To Garrett, in his earliest enthusiasm, it appeared that anything was possible in this field. But not until he left his reading, and participated in actual experiments, did he fully realize the nature of the obstacle that hindered progress. The obstacle was not in surgery, where advance in techniques had been sufficient to make possible the replacement of an old, dying organ in the human body with a new, living organ. The obstacle was biochemical. As a self-defence against germs, the human body threw up an immunological barrier that not only warded off invading diseases but also destroyed foreign tissues that might be helpful.

Once he perceived the problem, Garrett devoted more and more of his energies and time to studying it. Figuratively, Saralee became a widow, and the children orphans, due to his work. Where colleagues were satisfied with eight hours given to research, Garrett was not satisfied with twelve or fourteen or sixteen hours. The medical laboratory became his Santa Maria, Pinta, Niña rolled into one, and he was as single-minded in his exploration as had been their admiral.

Soon, he was sated with knowledge of the human body’s rejection or immunity mechanism. This was the reticulo-endothelial system. It consisted of antibodies and powerful white cells known as lymphocytes in the blood that protected man by killing off bacteria, viruses, or any strange or foreign cells that entered the body. This rejection mechanism was everyman’s friend, but Garrett came to regard it as his personal enemy. For if the rejection mechanism warded off diseased cells, it also murdered healthy new cells, since it could not tell the difference. This, then, was the difficulty. If a man were dying for want of new kidneys, or small intestines, or lungs, or heart, you could not transplant a fresh vital organ for the old, because the rejection mechanism, antagonistic to foreign tissue, would murder it-and its host.
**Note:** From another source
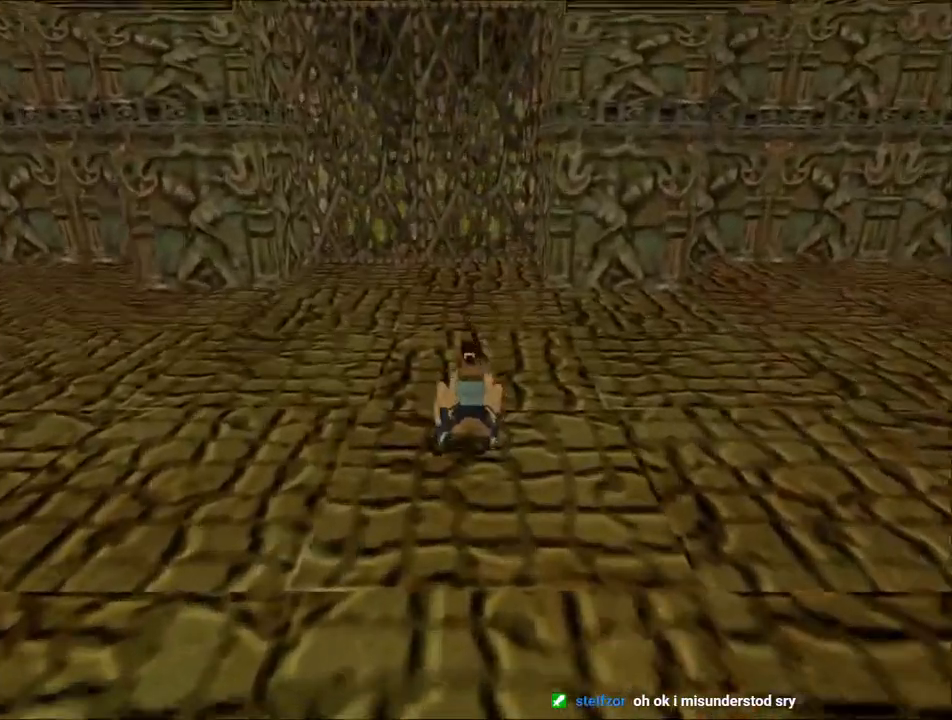
{"keys": ["jump", "right"], "events": []}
The rejection mechanism became Garrett’s target. And what confirmed his aim were the exceptions to the rule. Toiling side by side with his colleagues in the Medical Centre, he found that transplants of pieces of artery, sections of bone, the cornea of the eye were long-practised grafts that had nothing to do with the rejection mechanism. A new cornea in place of an old one survived because antibodies and assaulting white cells could not get at it. As to transplanted blood vessels and bones, they did not need to survive for they were merely scaffolding across which normal host tissue could grow.
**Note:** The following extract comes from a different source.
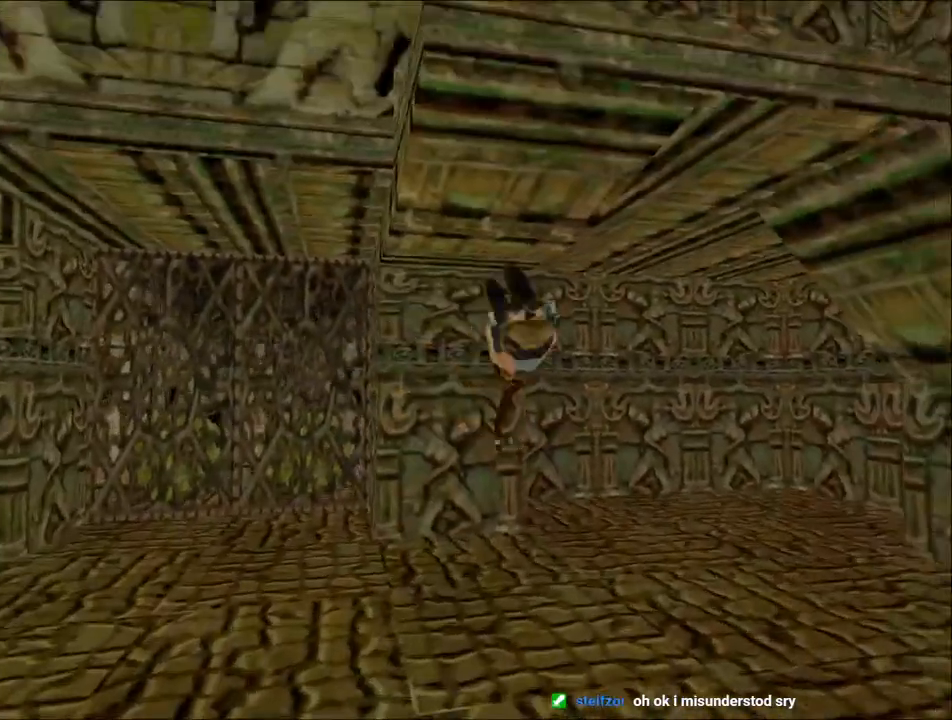
{"keys": ["jump", "right"], "events": []}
What interested Garrett even more was another exception to the rejection mechanism. There had been case after case of successful organ transplantation in identical twins. Chemically, identical twins were the same person. They emerged from the same fertilized egg. Their tissues were not foreign to each other. A kidney from one identical twin could be grafted into his ailing brother, and it would endure, because the rejection mechanism would not recognize it and would leave it alone. But the moment that the same transplantation was tried on non-identical human beings, the kidney, or any other organ, would die.